Early work on application of texture analysis to MR images of gel and polystyrene sphere phantoms indicated sensitivity of texture features to MR acquisition details including TR, TE, and bandwidth, but robustness of texture pattern discrimination as long as the spatial resolution was sufficiently high [22, 23]. A multi-institutional study of 73 subjects found that texture analysis applied to T1- and T2-weighted brain images using three different MR scanners was able to discriminate tissue type (white/gray matter, CSF, and tumor) despite nonuniform acquisition protocols [21]. A study of the effect of MR slice thickness in texture-based classification of normal tissue versus plaque in multiple sclerosis patients showed only moderate differences between 1 mm and 3 mm slices [24]. Likewise, a phantom study using clinical breast imaging protocols showed that acquisition parameters may not greatly influence the ability of texture analysis to differentiate different texture phantoms [17]. The essence of this prior work is that while some texture features may be sensitive to MR acquisition details, there are others that are able to correctly classify tissue independent of MR acquisition details.
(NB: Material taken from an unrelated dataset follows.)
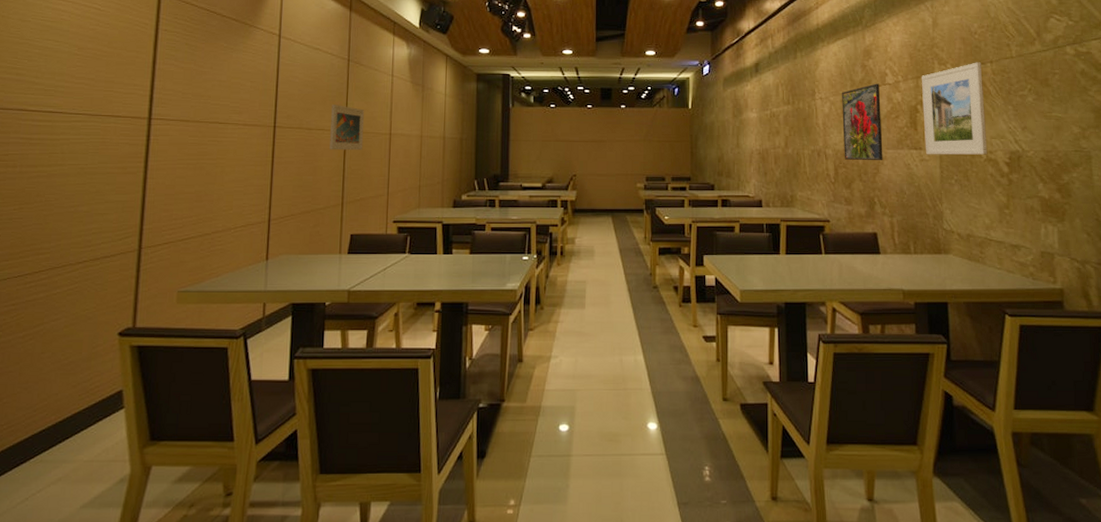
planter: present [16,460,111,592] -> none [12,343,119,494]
Our results are in agreement with the prior work, in that we found that some texture features are stable across the clinically relevant range of TR/TE. The advantage of our simulation approach is that we are able to explore the stability of features over a wide array of MR acquisition protocols. Another advantage of our simulation approach is that we are able to compare MRI-based texture features with the ground truth. We have shown that there can be very large absolute errors for many features for some pulse sequences. The degree to which this difference from ground truth affects the ability of texture analysis to capture tissue heterogeneity/composition, which is known to be important in characterizing tumor aggressiveness, is unclear at this point.
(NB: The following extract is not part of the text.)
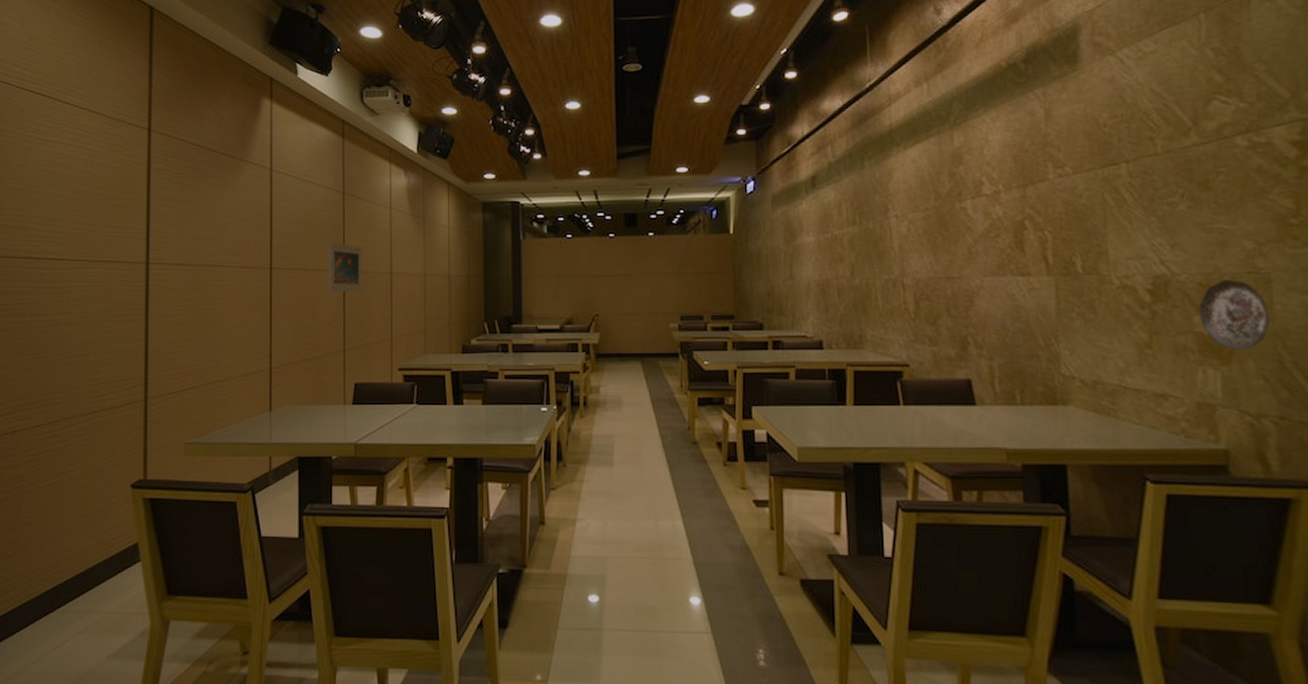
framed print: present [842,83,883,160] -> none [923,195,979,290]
Although this work is illuminating and is to our knowledge the first attempt to determine the radiomic feature dependence on MRI acquisition details using comparison to the underlying map data, there are several limitations. First, we examined normal brain images only. Future work will utilize quantitative images of disease, as MRI acquisition dependence of diseased tissue radiomic features, and/or those of organs at risk during treatment, is of supreme clinical importance. Secondly, our chosen VOIs did not correspond to any particular anatomy. VOI 1 and VOI 2 were chosen as they are visually distinct regions, one being mostly homogeneous and the other with obviously more heterogeneity; VOI 3 is a slightly larger region encompassing both, and all VOIs were roughly on the order of the size of a typical glioma. Further work will incorporate expertly delineated regions corresponding to relevant normal brain structures as well as pathology. Furthermore, in this work, we focused solely on the influence of pulse sequence, TR, and TE. Future work will incorporate into the MRI image generation the effects of noise, field strength, reconstruction algorithm, image artifacts, and other MR acquisition techniques including diffusion-weighted imaging to better mimic image generation in the clinic.

5. Conclusion

Radiomic features vary considerably among images generated by the five different T1-weighted pulse sequences, and a great number of the features deviate considerably from those measured on the T1 map. For the spin-echo pulse sequence, a certain number of the features measured on nominally T1- and T2-weighted images depend strongly on choice of TR/TE, even with TR/TE restricted to a range normally encountered in clinical MRI. The clear implication is that there exist sources of variability that can confound studies, especially those pooling imaging data from multiple institutions, attempting to link MRI-derived radiomic features to biomarkers and clinical outcomes.

Data Availability

The data that support the findings of this study are available from the corresponding author upon reasonable request.

Disclosure

Part of this work has been presented at the 59th Annual Meeting of the American Association of Physicists in Medicine, held in Denver, CO, July 30–August 3, 2017 [36].

Conflicts of Interest

The authors have no conflicts of interest to disclose.